昔、二人でよく遊んだ思い出の河原で康太が言ったことといえば、勉強のことと、沙紀の弾くピアノのことだけ。
よくよく考えてみれば、そばを離れないというのも、隣に住んでるよ、というだけのこと。
康太が沙紀のことを、ただの近所の同級生としか思っていないとはっきりと確信したからだ。
美ひろがいつになくきりっとした表情になり、沙紀をじっと見据えて言った。
「沙紀ちゃん、ありがとう。でもね、わたし、自分で告白するつもりなの。こんな個人的なことで沙紀ちゃんに迷惑かけられないよ。別に両思いにならなくたっていいの。ただこの気持ちだけでも伝えられたらそれでいい」
あまりにきっぱりとした美ひろの態度に、沙紀は圧倒されてしまった。
「それでね、沙紀ちゃんに聞きたいんだけど……。吉野君って、松桜学院で彼女とかいるのかな? もしいるのなら、告白しても無駄だし……」
沙紀は返事に詰まった。そんなこと考えたことも無かった。
ただ漠然と、松桜学院にはきれいで頭のいい女の子がいっぱいいるんだろうなと思ったくらいで、康太に本命の彼女がいるかどうかなんて見たこともなければ聞いたこともない。
想像したこともなかった。
もしいるなら、親達が大騒ぎするだろうし、夏休みもあんなに暇そうに家にこもってなんかいないだろう。
沙紀は康太には彼女はいないと結論付けた。
「いないんじゃないかな。あっ、本人に確かめたわけじゃないから本当かどうかはわからないけどね。嬉しそうにニヤニヤしながらどこかに出かけるところも見たことないし、彼女の自慢話も聞いたことない。ただ、アイツはそういうの面倒だって思うタイプだよ、きっと! 」
沙紀は美ひろを励ますつもりで自信満々にそう言ったのだが……。
「ええ? そうなの? じゃあ、わたしが告白なんてしたら、迷惑だよね? 嫌がられるかな? 」
沙紀は自分の言ったことが全くフォローになっていなかったと気付き、慌てて訂正する。
「そ、そんなことないよ! ひろちゃんは翠台中学イチの美少女だし、性格もハナマル! そんなひろちゃんから告白されて迷惑だって思うやつはいないよ! あたしが保障する! だから自信持って! 」
沙紀は美ひろを応援するうちに、この二人、案外うまくいくんじゃないかとも思ってしまう。
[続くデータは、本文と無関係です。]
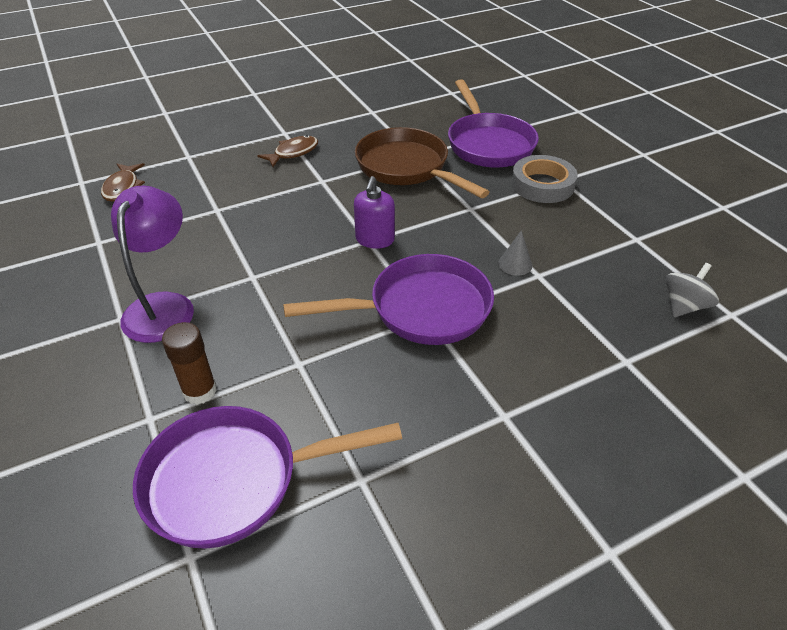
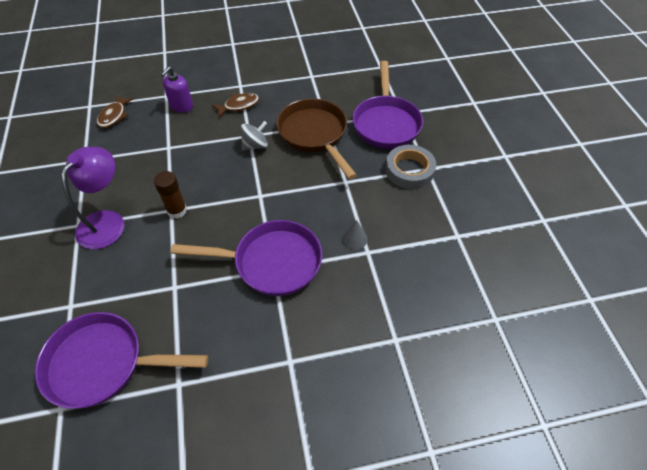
camera: 15 degrees right, 10 degrees up
(200, 391) = (106, 293): brown glue stick -> brown glue stick (177, 210)
(375, 240) = (264, 196): purple soap dispenser -> purple soap dispenser (181, 106)
(684, 306) = (462, 303): grey spinning top -> grey spinning top (255, 145)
高校生になった宏子の隣に並ぶ松桜学院の制服を着た康太を、いつの間にかふと思い浮かべていた。
とても幸せそうに身を寄せ合う二人。ためらいがちに手なんかもつないだりして……。
そこに沙紀の入り込むスペースは1ミリだってないのだ。
そんな沙紀の妄想が現実とシンクロするように、にっこり笑う美ひろが沙紀の視界に入ってきた。
「沙紀ちゃん、いろいろ力になってくれてありがとう。やっぱりわたし、勇気を出して自分で言ってみるね。あ、もうこんな時間。数学、ありがとう。それじゃあ、今日はこれで……」
「うん。それじゃあ、がんばって! 結果報告もよろしくね! 」
沙紀は精一杯の笑顔を美ひろに向けて、彼女を見送った。
がんばってね、吉報待ってるよという言葉も添えて。
美ひろが帰った後、沙紀はさっきのノートをぱらぱらとめくってみた。
康太のやや右上がりの力強い文字が目に入る。
沙紀が理解できるまで、何度も何度も説明してくれた康太の文字が、そこにあった。
急にその文字がぼやけて二重三重になったかと思うと、大きな涙の粒がぽたりとそこに落ちた。
水性ペンで書かれた部分が、たちまち滲んで輪郭がなくなっていく。
沙紀はその時初めて、自分の心の中で育っている大切なものに気付いてしまった。
本当は康太のことが好きで好きでたまらないことに、はっきりと気が付いてしまったのだ。